Provided material>
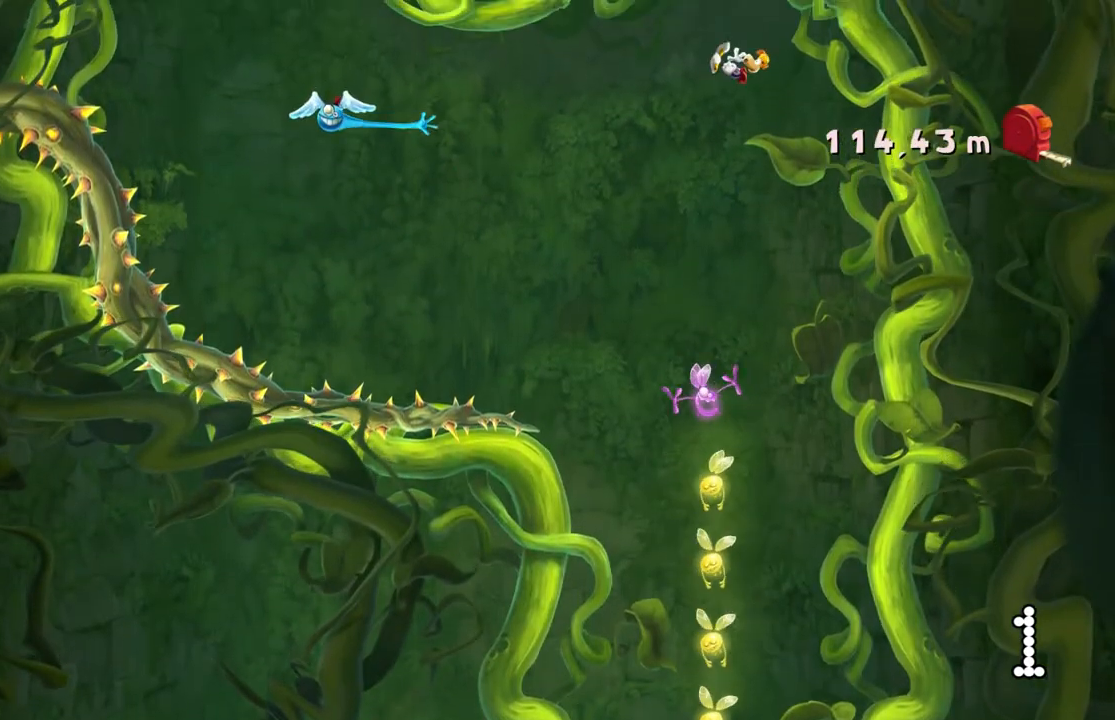
{"buttons": [], "left_stick": "left", "events": []}
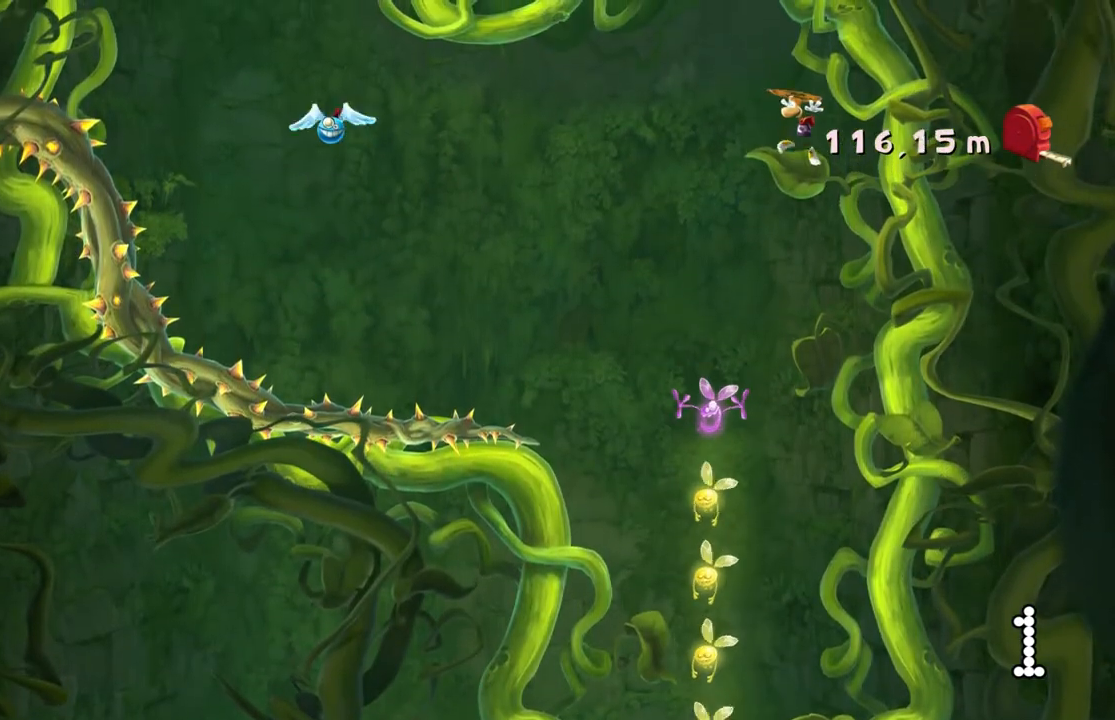
{"buttons": [], "left_stick": "left", "events": []}
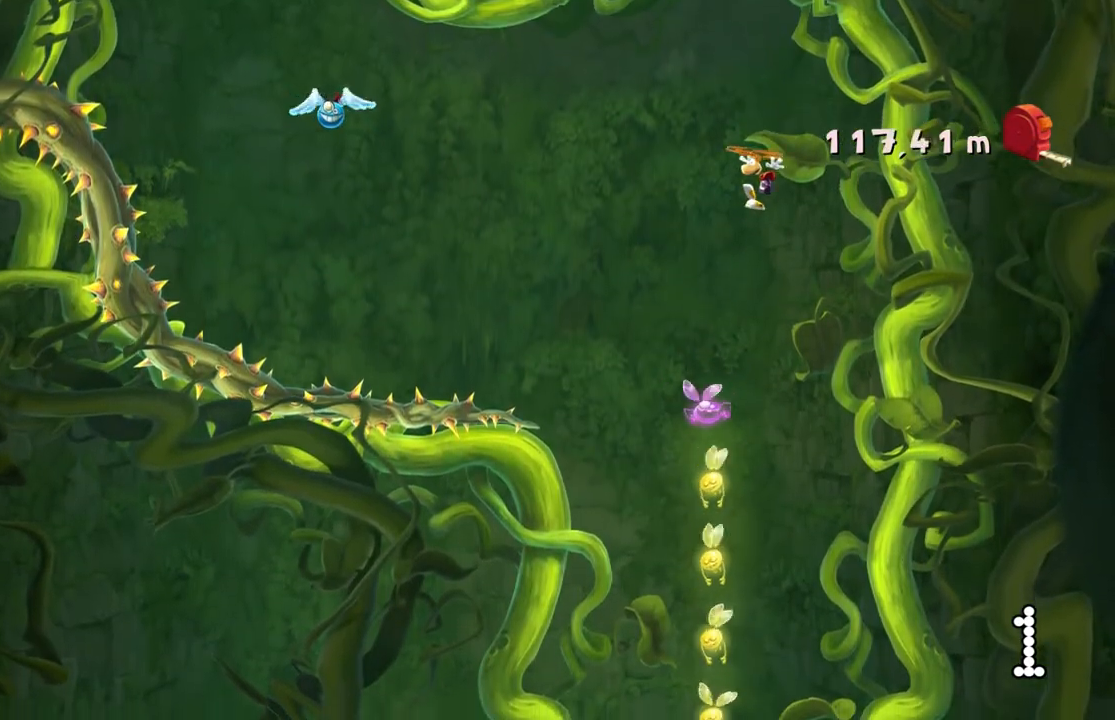
{"buttons": [], "left_stick": "right", "events": [[34, "left_stick", "center"], [367, "left_stick", "right"]]}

Action item> The full listing must come back exactly as written, with its pictures left out.

Solution to this problem>
{"buttons": [], "left_stick": "left", "events": []}
{"buttons": [], "left_stick": "left", "events": []}
{"buttons": [], "left_stick": "right", "events": [[34, "left_stick", "center"], [367, "left_stick", "right"]]}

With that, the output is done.